Witzel apresenta projeto para definir modelo de escola cívico-militar no RJ

Segundo a proposta, militares vão poder dar aulas sobre temas da parte diversificada da matriz curricular. Servidores da Justiça também poderiam atuar na gestão.

Wilson Witzel bate continência para agente do Segurança Presente — Foto: Philippe Lima/Divulgação/Governo do Estado do RJ

O governador do Rio, Wilson Witzel (PSC), enviou à Assembleia Legislativa do Rio de Janeiro (Alerj) um projeto de lei para definir o modelo de escolas cívico-militares na rede pública do estado.

A implementação de escolas militares foi uma promessa de campanha de Witzel. Em entrevista ao G1 há um ano, ele disse que a ideia era ter “de 1 a 3 escolas militares” em cada município.
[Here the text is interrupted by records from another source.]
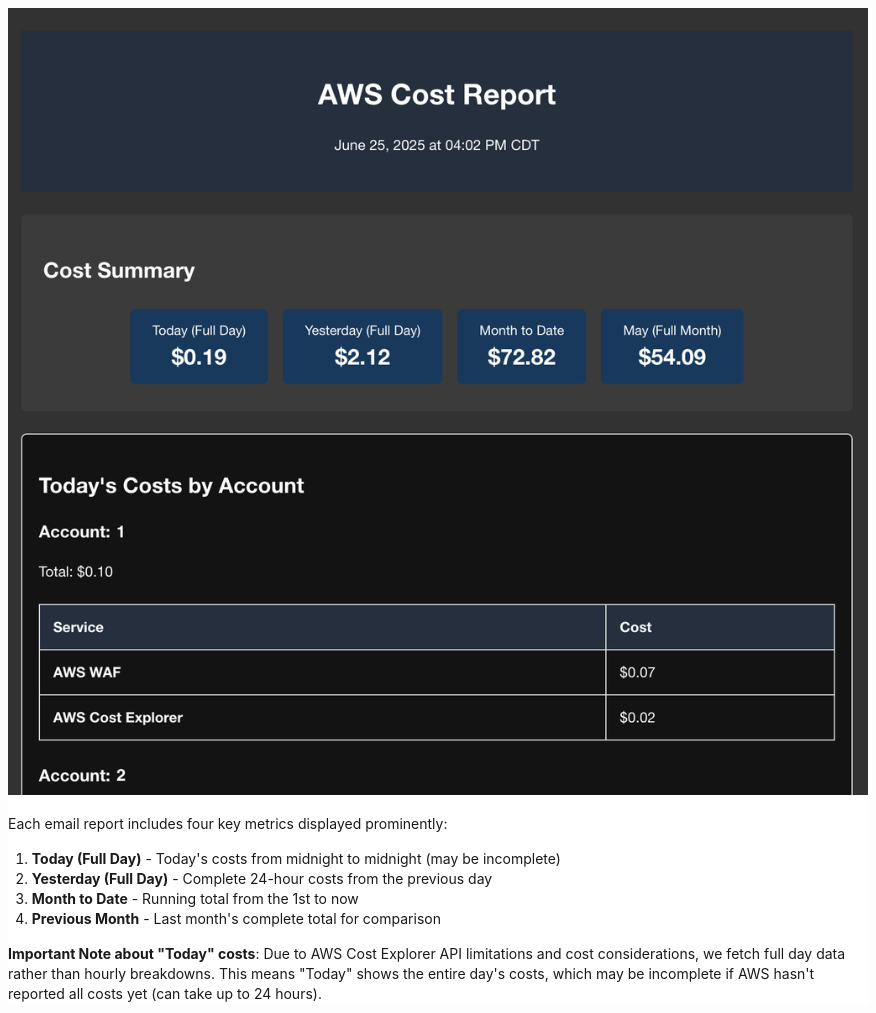 ![AWS Cost Monitor Email Report Example](public/images/example.png)

Each email report includes four key metrics displayed prominently:

1. **Today (Full Day)** - Today's costs from midnight to midnight (may be incomplete)
2. **Yesterday (Full Day)** - Complete 24-hour costs from the previous day
3. **Month to Date** - Running total from the 1st to now
4. **Previous Month** - Last month's complete total for comparison

**Important Note about "Today" costs**: Due to AWS Cost Explorer API limitations and cost considerations, we fetch full day data rather than hourly breakdowns. This means "Today" shows the entire day's costs, which may be incomplete if AWS hasn't reported all costs yet (can take up to 24 hours).
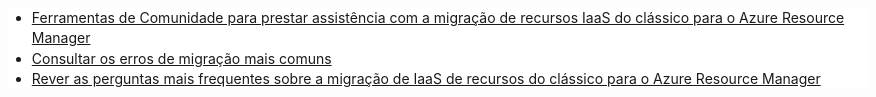 * [Ferramentas de Comunidade para prestar assistência com a migração de recursos IaaS do clássico para o Azure Resource Manager](migration-classic-resource-manager-community-tools.md?toc=%2fazure%2fvirtual-machines%2fwindows%2ftoc.json)
* [Consultar os erros de migração mais comuns](migration-classic-resource-manager-errors.md?toc=%2fazure%2fvirtual-machines%2fwindows%2ftoc.json)
* [Rever as perguntas mais frequentes sobre a migração de IaaS de recursos do clássico para o Azure Resource Manager](migration-classic-resource-manager-faq.md?toc=%2fazure%2fvirtual-machines%2fwindows%2ftoc.json)
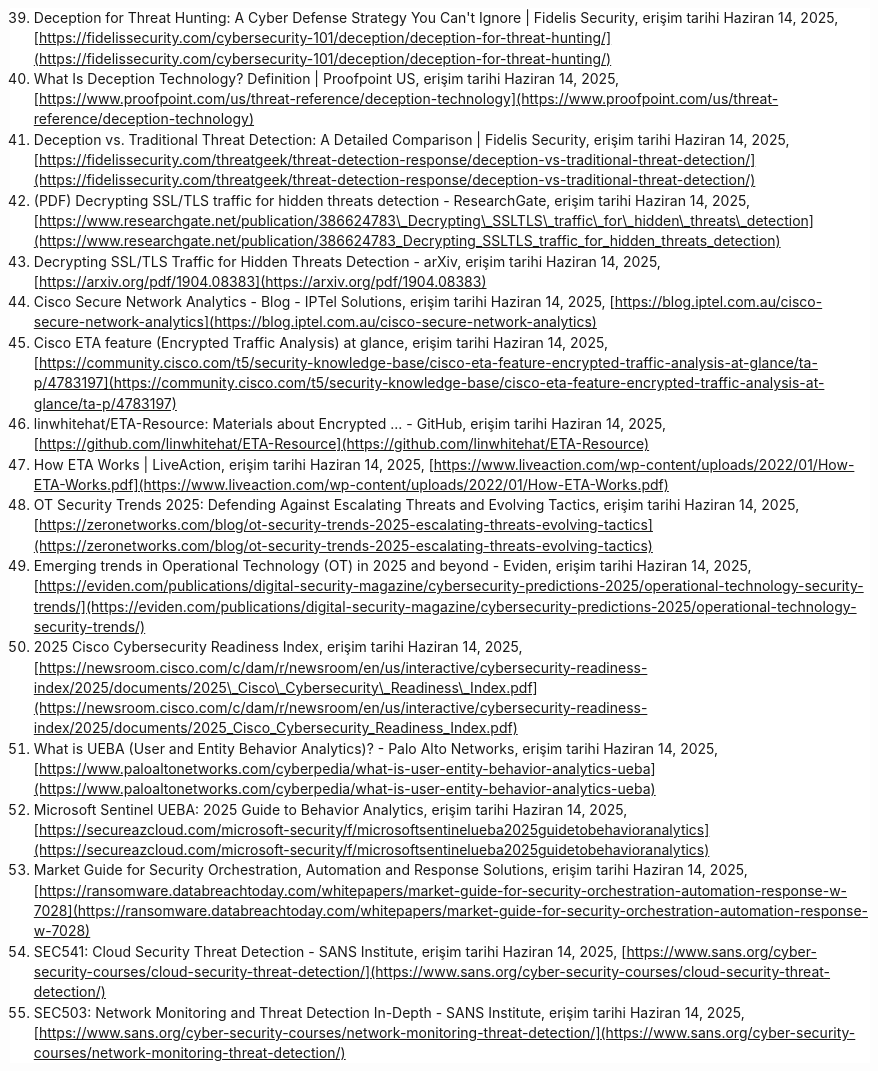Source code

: 39. Deception for Threat Hunting: A Cyber Defense Strategy You Can't Ignore | Fidelis Security, erişim tarihi Haziran 14, 2025, [https://fidelissecurity.com/cybersecurity-101/deception/deception-for-threat-hunting/](https://fidelissecurity.com/cybersecurity-101/deception/deception-for-threat-hunting/)  
40. What Is Deception Technology? Definition | Proofpoint US, erişim tarihi Haziran 14, 2025, [https://www.proofpoint.com/us/threat-reference/deception-technology](https://www.proofpoint.com/us/threat-reference/deception-technology)  
41. Deception vs. Traditional Threat Detection: A Detailed Comparison | Fidelis Security, erişim tarihi Haziran 14, 2025, [https://fidelissecurity.com/threatgeek/threat-detection-response/deception-vs-traditional-threat-detection/](https://fidelissecurity.com/threatgeek/threat-detection-response/deception-vs-traditional-threat-detection/)  
42. (PDF) Decrypting SSL/TLS traffic for hidden threats detection \- ResearchGate, erişim tarihi Haziran 14, 2025, [https://www.researchgate.net/publication/386624783\_Decrypting\_SSLTLS\_traffic\_for\_hidden\_threats\_detection](https://www.researchgate.net/publication/386624783_Decrypting_SSLTLS_traffic_for_hidden_threats_detection)  
43. Decrypting SSL/TLS Traffic for Hidden Threats Detection \- arXiv, erişim tarihi Haziran 14, 2025, [https://arxiv.org/pdf/1904.08383](https://arxiv.org/pdf/1904.08383)  
44. Cisco Secure Network Analytics \- Blog \- IPTel Solutions, erişim tarihi Haziran 14, 2025, [https://blog.iptel.com.au/cisco-secure-network-analytics](https://blog.iptel.com.au/cisco-secure-network-analytics)  
45. Cisco ETA feature (Encrypted Traffic Analysis) at glance, erişim tarihi Haziran 14, 2025, [https://community.cisco.com/t5/security-knowledge-base/cisco-eta-feature-encrypted-traffic-analysis-at-glance/ta-p/4783197](https://community.cisco.com/t5/security-knowledge-base/cisco-eta-feature-encrypted-traffic-analysis-at-glance/ta-p/4783197)  
46. linwhitehat/ETA-Resource: Materials about Encrypted ... \- GitHub, erişim tarihi Haziran 14, 2025, [https://github.com/linwhitehat/ETA-Resource](https://github.com/linwhitehat/ETA-Resource)  
47. How ETA Works | LiveAction, erişim tarihi Haziran 14, 2025, [https://www.liveaction.com/wp-content/uploads/2022/01/How-ETA-Works.pdf](https://www.liveaction.com/wp-content/uploads/2022/01/How-ETA-Works.pdf)  
48. OT Security Trends 2025: Defending Against Escalating Threats and Evolving Tactics, erişim tarihi Haziran 14, 2025, [https://zeronetworks.com/blog/ot-security-trends-2025-escalating-threats-evolving-tactics](https://zeronetworks.com/blog/ot-security-trends-2025-escalating-threats-evolving-tactics)  
49. Emerging trends in Operational Technology (OT) in 2025 and beyond \- Eviden, erişim tarihi Haziran 14, 2025, [https://eviden.com/publications/digital-security-magazine/cybersecurity-predictions-2025/operational-technology-security-trends/](https://eviden.com/publications/digital-security-magazine/cybersecurity-predictions-2025/operational-technology-security-trends/)  
50. 2025 Cisco Cybersecurity Readiness Index, erişim tarihi Haziran 14, 2025, [https://newsroom.cisco.com/c/dam/r/newsroom/en/us/interactive/cybersecurity-readiness-index/2025/documents/2025\_Cisco\_Cybersecurity\_Readiness\_Index.pdf](https://newsroom.cisco.com/c/dam/r/newsroom/en/us/interactive/cybersecurity-readiness-index/2025/documents/2025_Cisco_Cybersecurity_Readiness_Index.pdf)  
51. What is UEBA (User and Entity Behavior Analytics)? \- Palo Alto Networks, erişim tarihi Haziran 14, 2025, [https://www.paloaltonetworks.com/cyberpedia/what-is-user-entity-behavior-analytics-ueba](https://www.paloaltonetworks.com/cyberpedia/what-is-user-entity-behavior-analytics-ueba)  
52. Microsoft Sentinel UEBA: 2025 Guide to Behavior Analytics, erişim tarihi Haziran 14, 2025, [https://secureazcloud.com/microsoft-security/f/microsoftsentinelueba2025guidetobehavioranalytics](https://secureazcloud.com/microsoft-security/f/microsoftsentinelueba2025guidetobehavioranalytics)  
53. Market Guide for Security Orchestration, Automation and Response Solutions, erişim tarihi Haziran 14, 2025, [https://ransomware.databreachtoday.com/whitepapers/market-guide-for-security-orchestration-automation-response-w-7028](https://ransomware.databreachtoday.com/whitepapers/market-guide-for-security-orchestration-automation-response-w-7028)  
54. SEC541: Cloud Security Threat Detection \- SANS Institute, erişim tarihi Haziran 14, 2025, [https://www.sans.org/cyber-security-courses/cloud-security-threat-detection/](https://www.sans.org/cyber-security-courses/cloud-security-threat-detection/)  
55. SEC503: Network Monitoring and Threat Detection In-Depth \- SANS Institute, erişim tarihi Haziran 14, 2025, [https://www.sans.org/cyber-security-courses/network-monitoring-threat-detection/](https://www.sans.org/cyber-security-courses/network-monitoring-threat-detection/)
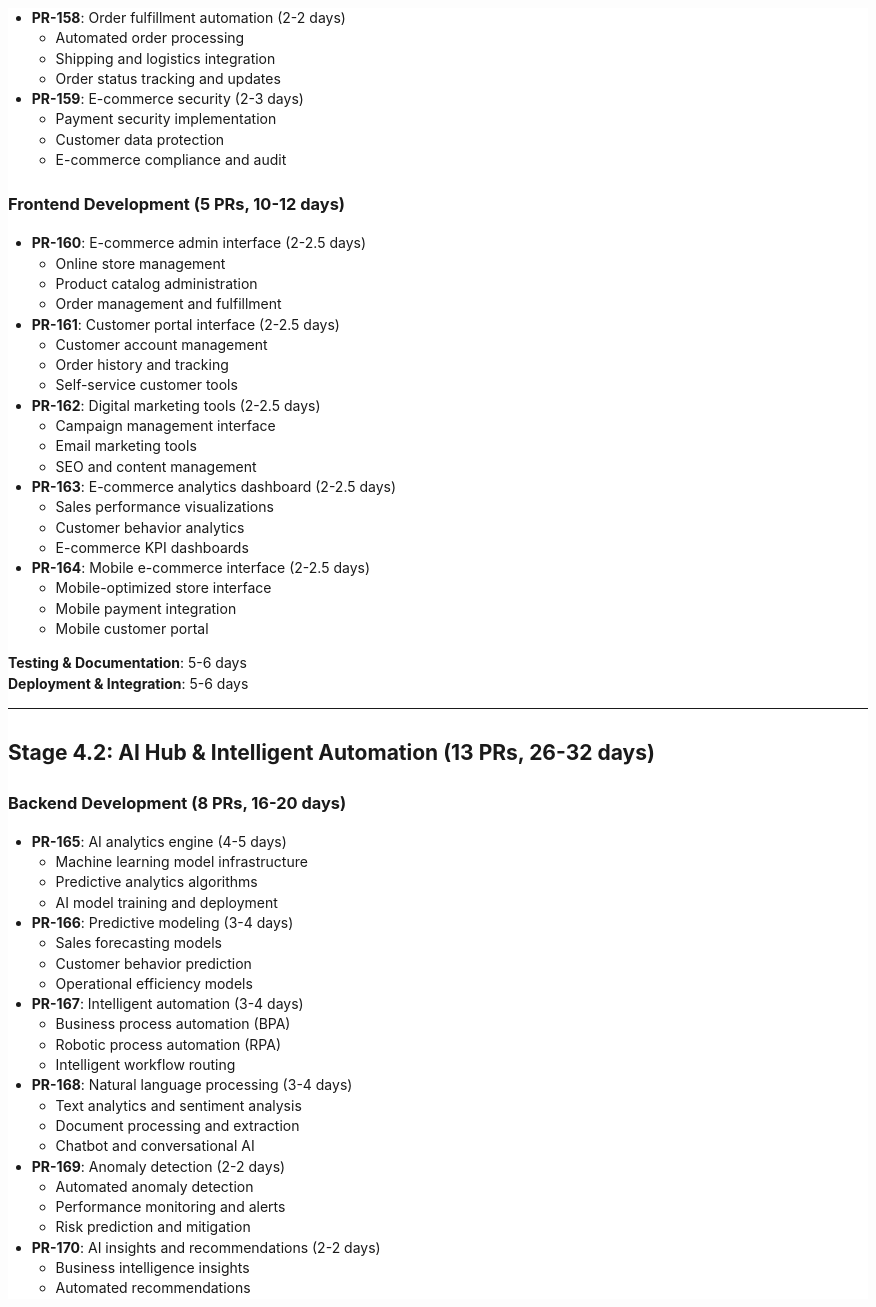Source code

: - **PR-158**: Order fulfillment automation (2-2 days)
  - Automated order processing
  - Shipping and logistics integration
  - Order status tracking and updates
- **PR-159**: E-commerce security (2-3 days)
  - Payment security implementation
  - Customer data protection
  - E-commerce compliance and audit

### Frontend Development (5 PRs, 10-12 days)
- **PR-160**: E-commerce admin interface (2-2.5 days)
  - Online store management
  - Product catalog administration
  - Order management and fulfillment
- **PR-161**: Customer portal interface (2-2.5 days)
  - Customer account management
  - Order history and tracking
  - Self-service customer tools
- **PR-162**: Digital marketing tools (2-2.5 days)
  - Campaign management interface
  - Email marketing tools
  - SEO and content management
- **PR-163**: E-commerce analytics dashboard (2-2.5 days)
  - Sales performance visualizations
  - Customer behavior analytics
  - E-commerce KPI dashboards
- **PR-164**: Mobile e-commerce interface (2-2.5 days)
  - Mobile-optimized store interface
  - Mobile payment integration
  - Mobile customer portal

**Testing & Documentation**: 5-6 days  
**Deployment & Integration**: 5-6 days

---

## Stage 4.2: AI Hub & Intelligent Automation (13 PRs, 26-32 days)

### Backend Development (8 PRs, 16-20 days)
- **PR-165**: AI analytics engine (4-5 days)
  - Machine learning model infrastructure
  - Predictive analytics algorithms
  - AI model training and deployment
- **PR-166**: Predictive modeling (3-4 days)
  - Sales forecasting models
  - Customer behavior prediction
  - Operational efficiency models
- **PR-167**: Intelligent automation (3-4 days)
  - Business process automation (BPA)
  - Robotic process automation (RPA)
  - Intelligent workflow routing
- **PR-168**: Natural language processing (3-4 days)
  - Text analytics and sentiment analysis
  - Document processing and extraction
  - Chatbot and conversational AI
- **PR-169**: Anomaly detection (2-2 days)
  - Automated anomaly detection
  - Performance monitoring and alerts
  - Risk prediction and mitigation
- **PR-170**: AI insights and recommendations (2-2 days)
  - Business intelligence insights
  - Automated recommendations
“Temos municípios que tem 30 escolas estaduais. Vamos pegar três e fazer com que elas tenham regime militar”, explicou na ocasião.

A proposta foi enviada em regime de urgência — quando é necessária apenas uma votação, em vez de duas. Além disso, o projeto não precisa passar pelas comissões.

O projeto, segundo Witzel, estabelece diretrizes da parceria entre a Educação e órgãos militares. Ainda não há data para a votação.

O que diz o projeto

  • Gestão compartilhada entre secretaria de educação e militares
  • Dependentes de militares não terão reserva de vaga
  • Servidores da Justiça também poderão atuar na gestão
  • Gestão disciplinar será feita por militares
  • Militares vão poder dar aula em disciplinas além da matriz curricular

Bolsonaro também apoia

Há também um projeto do governo federal pela gestão escolar compartilhada entre educadores e militares. O Ministério da Educação (MEC) afirmou que a meta é construir 216 escolas neste modelo em todos os 26 estados e no Distrito Federal até 2023.

O modelo cívico-militar é diferente do modelo das escolas militares mantidas pelas Forças Armadas. De acordo com o MEC, as secretarias estaduais de educação continuariam responsáveis pelos currículos escolares e caberia aos militares a atuação como monitores na gestão educacional.

Na prática, a gestão da escola é compartilhada: professores cuidam da parte pedagógica e os militares, da administração e da disciplina.

Aula de ‘resistência às drogas’

Em junho, Witzel sancionou outro projeto sobre a militarização do ensino. Essa lei obriga escolas privadas e públicas do Estado a adotarem um programa de “resistência às drogas e à violência”. O programa será ministrado por policiais militares, com o auxílio do corpo docente.

As aulas são ministradas por militares fardados. Segundo a PM, o Proerd é “desenvolvido por policiais militares treinados e preparados” e foi inspirado inspirado no Drug Abuse Resistance Education (Dare), criado na Califórnia em 1983.